Österreich hat ein Problem. Deshalb stehen an einem kühlen Morgen in dieser Woche rund 50 Menschen in der Wiener Innenstadt und schreien. Sie schreien ihren Frust und ihre Wut heraus. Darüber, dass die Zahl der Frauenmorde in Österreich in den vergangenen zehn Jahren gestiegen ist. Darüber, dass in Österreich mehr Frauen pro Kopf ermordet werden als im EU-Schnitt. Und darüber, dass der Opferschutz nicht greift.
"Es wird gefühlsmäßig immer schlimmer. Und die Politik muss sich endlich wirklich etwas einfallen lassen. So wie jetzt kann es nicht weitergehen", sagt eine Frau, die zur Kundgebung gekommen ist. Es wirke einfach so, als wäre das Problem in der Politik nicht so präsent, wie es aber speziell für Frauen eben sei, meint eine andere. "Ich finde es sehr traurig, dass so eine Veranstaltung notwendig ist", sagt ein Teilnehmer.

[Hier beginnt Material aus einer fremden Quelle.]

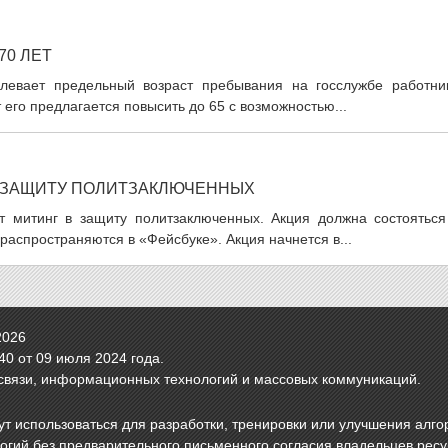
70 ЛЕТ
длевает предельный возраст пребывания на госслужбе работни
 его предлагается повысить до 65 с возможностью...
В ЗАЩИТУ ПОЛИТЗАКЛЮЧЕННЫХ
т митинг в защиту политзаключенных. Акция должна состояться
распространяются в «Фейсбуке». Акция начнется в...
2026
0 от 09 июля 2024 года.
связи, информационных технологий и массовых коммуникаций.
т использоваться для разработки, тренировки или улучшения алго
логий без предварительного письменного согласия владельцев рес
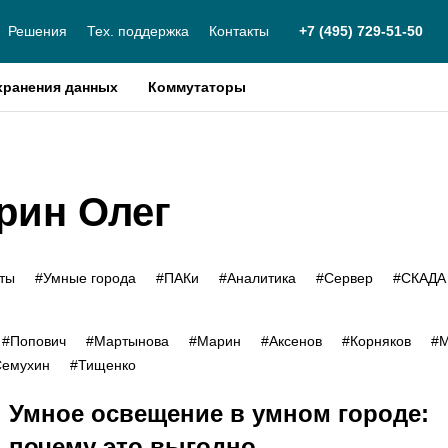
Решения
Тех. поддержка
Контакты
+7 (495) 729-51-50
хранения данных
Коммутаторы
рин Олег
кты
#Умные города
#ПАКи
#Аналитика
#Сервер
#СКАДА
#Попович
#Мартынова
#Марин
#Аксенов
#Корняков
#М
Семухин
#Тищенко
Умное освещение в умном городе:
почему это выгодно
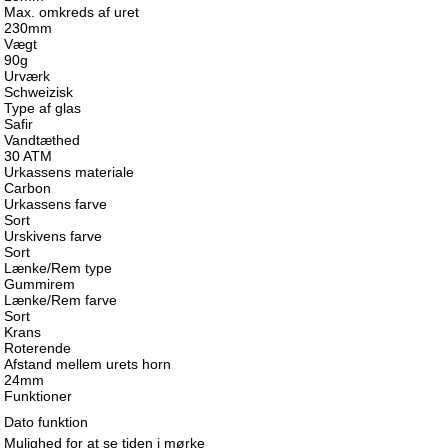
Max. omkreds af uret
230mm
Vægt
90g
Urværk
Schweizisk
Type af glas
Safir
Vandtæthed
30 ATM
Urkassens materiale
Carbon
Urkassens farve
Sort
Urskivens farve
Sort
Lænke/Rem type
Gummirem
Lænke/Rem farve
Sort
Krans
Roterende
Afstand mellem urets horn
24mm
Funktioner
Dato funktion
Mulighed for at se tiden i mørke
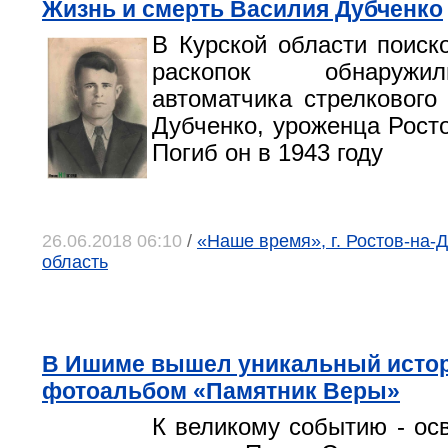
Жизнь и смерть Василия Дубченко
В Курской области поиск
раскопок обнаружи
автоматчика стрелкового
Дубченко, уроженца Росто
Погиб он в 1943 году
26.06.2018 06:10
/
«Наше время», г. Ростов-на-Д
область
В Ишиме вышел уникальный исто
фотоальбом «Памятник Веры»
К великому событию - о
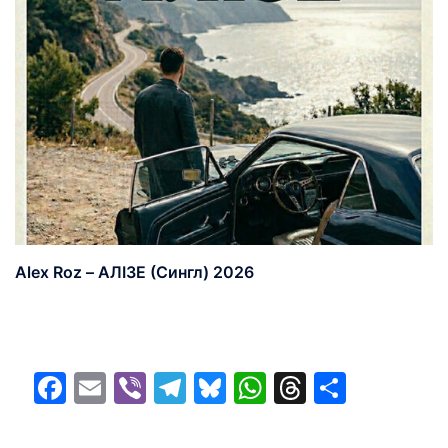
Alex Roz – АЛІЗЕ (Сингл) 2026
Facebook
Email
Viber
Telegram
Bluesky
WhatsApp
Threads
Share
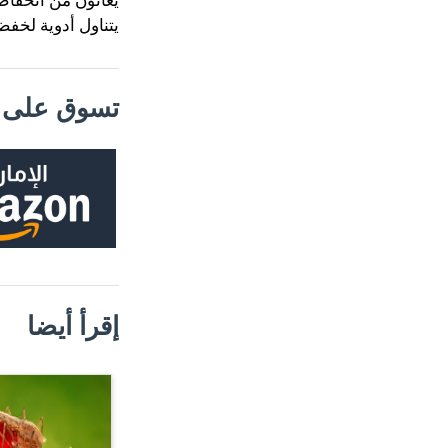
يعانون من انخفاض
يتناول أدوية لخف
تسوق على م
إقرأ أيضا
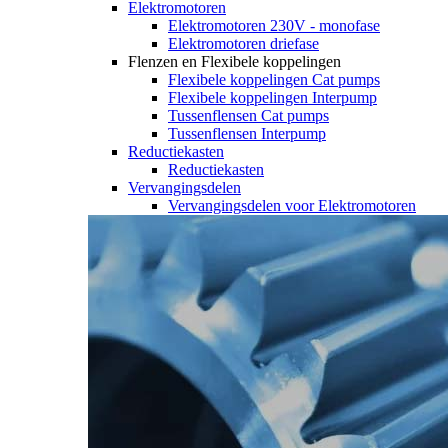
Elektromotoren
Elektromotoren 230V - monofase
Elektromotoren driefase
Flenzen en Flexibele koppelingen
Flexibele koppelingen Cat pumps
Flexibele koppelingen Interpump
Tussenflensen Cat pumps
Tussenflensen Interpump
Reductiekasten
Reductiekasten
Vervangingsdelen
Vervangingsdelen voor Elektromotoren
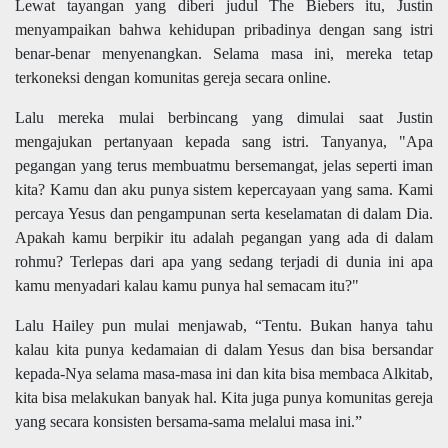
Lewat tayangan yang diberi judul The Biebers itu, Justin
menyampaikan bahwa kehidupan pribadinya dengan sang istri
benar-benar menyenangkan. Selama masa ini, mereka tetap
terkoneksi dengan komunitas gereja secara online.
Lalu mereka mulai berbincang yang dimulai saat Justin
mengajukan pertanyaan kepada sang istri. Tanyanya, "Apa
pegangan yang terus membuatmu bersemangat, jelas seperti iman
kita? Kamu dan aku punya sistem kepercayaan yang sama. Kami
percaya Yesus dan pengampunan serta keselamatan di dalam Dia.
Apakah kamu berpikir itu adalah pegangan yang ada di dalam
rohmu? Terlepas dari apa yang sedang terjadi di dunia ini apa
kamu menyadari kalau kamu punya hal semacam itu?"
Lalu Hailey pun mulai menjawab, “Tentu. Bukan hanya tahu
kalau kita punya kedamaian di dalam Yesus dan bisa bersandar
kepada-Nya selama masa-masa ini dan kita bisa membaca Alkitab,
kita bisa melakukan banyak hal. Kita juga punya komunitas gereja
yang secara konsisten bersama-sama melalui masa ini.”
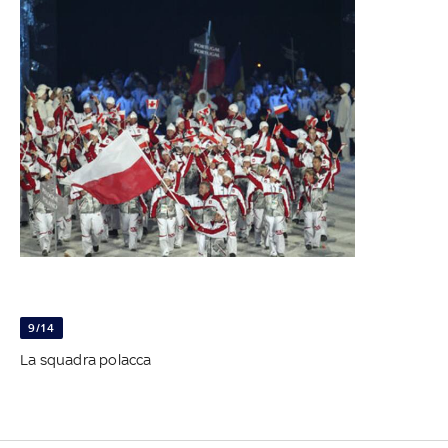
9/14
La squadra polacca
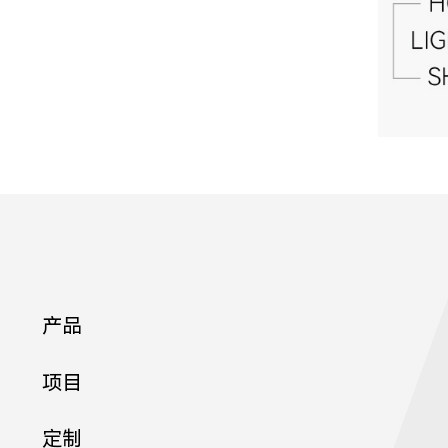
1
产品
21
项目
定制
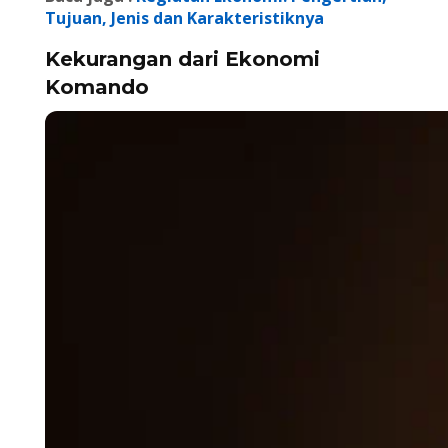
Tujuan, Jenis dan Karakteristiknya
Kekurangan dari Ekonomi
Komando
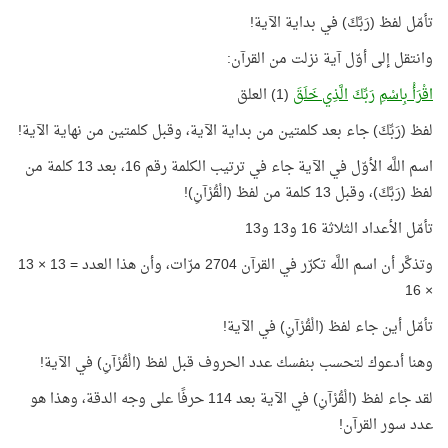
تأمّل لفظ (رَبَّكَ) في بداية الآية!
وانتقل إلى أوّل آية نزلت من القرآن:
اقْرَأْ بِاسْمِ
رَبِّكَ
الَّذِي خَلَقَ
(1) العلق
لفظ (رَبِّكَ) جاء بعد كلمتين من بداية الآية، وقبل كلمتين من نهاية الآية!
اسم اللَّه الأوّل في الآية جاء في ترتيب الكلمة رقم 16، بعد 13 كلمة من
لفظ (رَبَّكَ)، وقبل 13 كلمة من لفظ (الْقُرْآنِ)!
تأمّل الأعداد الثلاثة 16 و13 و13
وتذكَّر أن اسم اللَّه تكرّر في القرآن 2704 مرّات، وأن هذا العدد = 13 × 13
× 16
تأمّل أين جاء لفظ (الْقُرْآنِ) في الآية!
وهنا أدعوك لتحسب بنفسك عدد الحروف قبل لفظ (الْقُرْآنِ) في الآية!
لقد جاء لفظ (الْقُرْآنِ) في الآية بعد 114 حرفًا على وجه الدقة، وهذا هو
عدد سور القرآن!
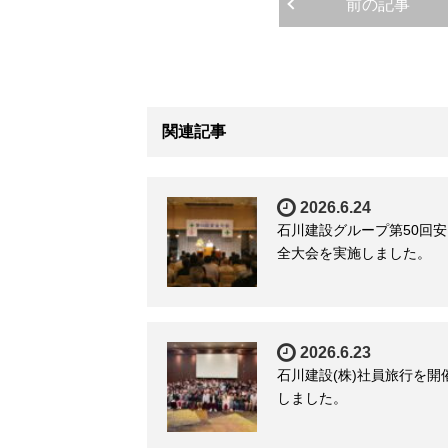
前の記事
関連記事
2026.6.24
石川建設グループ第50回安
全大会を実施しました。
2026.6.23
石川建設(株)社員旅行を開
しました。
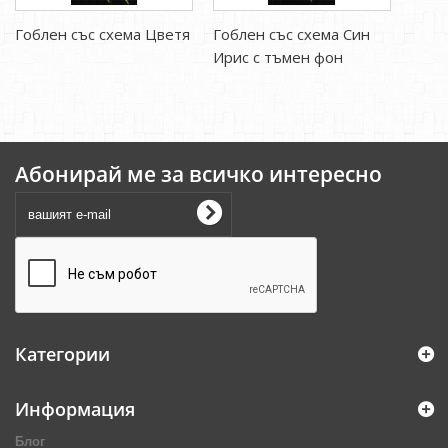
Гоблен със схема Цветя
Гоблен със схема Син
Ирис с тъмен фон
Абонирай ме за всичко интересно
Категории
Информация
Блог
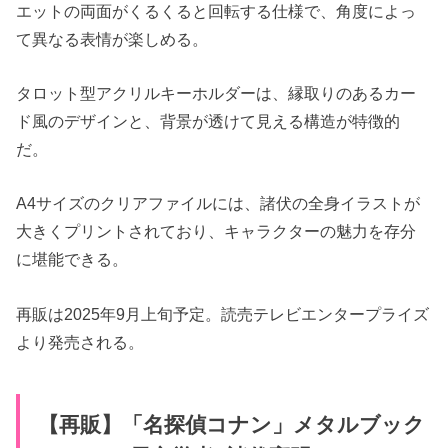
エットの両面がくるくると回転する仕様で、角度によっ
て異なる表情が楽しめる。
タロット型アクリルキーホルダーは、縁取りのあるカー
ド風のデザインと、背景が透けて見える構造が特徴的
だ。
A4サイズのクリアファイルには、諸伏の全身イラストが
大きくプリントされており、キャラクターの魅力を存分
に堪能できる。
再販は2025年9月上旬予定。読売テレビエンタープライズ
より発売される。
【再販】「名探偵コナン」​メタルブック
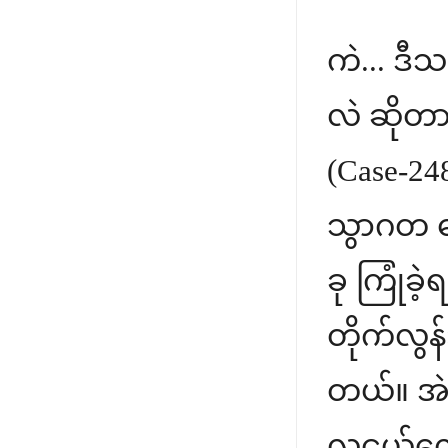
ကဲ... ဒ
လဲ ဆိုတာက
(Case-248
သွာဂတ ဓာ
ခု ကြုံခ
တိုက်လွန်
တယ်။ အဲဒ
လူငယ်လေ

"Gewalt wird als Kavaliersdelikt behandelt"
Sieben Frauen wurden in Österreich in diesem Jahr bereits ermordet. Sechs davon allein in den vergangenen Tagen. Neun Fälle von schwerer Gewalt zählten die Autonomen Frauenhäuser in den vergangenen acht Wochen. Zudem wurde in dieser Woche der Fall einer Zwölfjährigen bekannt, die von mehreren Jungen mehrfach vergewaltigt worden war.
Die jüngsten Fälle schwerster Gewalt gegen Frauen sind sehr unterschiedlich. Klaudia Frieben vom Frauenring Österreich sieht sie aber vor einem gesellschaftlichen Hintergrund: "Man hat das Gefühl, dass oft Gewalt gegen Frauen immer noch als Kavaliersdelikt behandelt wird. Oder zu wenig Priorität zugesprochen wird."
Frauenministerin setzt auf Vernetzung
Österreichs Innenminister Gerhard Karner verwies Anfang der Woche zunächst darauf, dass die Regierung bereits genug gegen Gewalt an Frauen tue. Frauenministerin Susanne Raab warnte davor, in politischen Aktionismus zu verfallen. Schließlich beriefen die zuständigen Ministerien dann doch noch einen Gewaltschutzgipfel ein.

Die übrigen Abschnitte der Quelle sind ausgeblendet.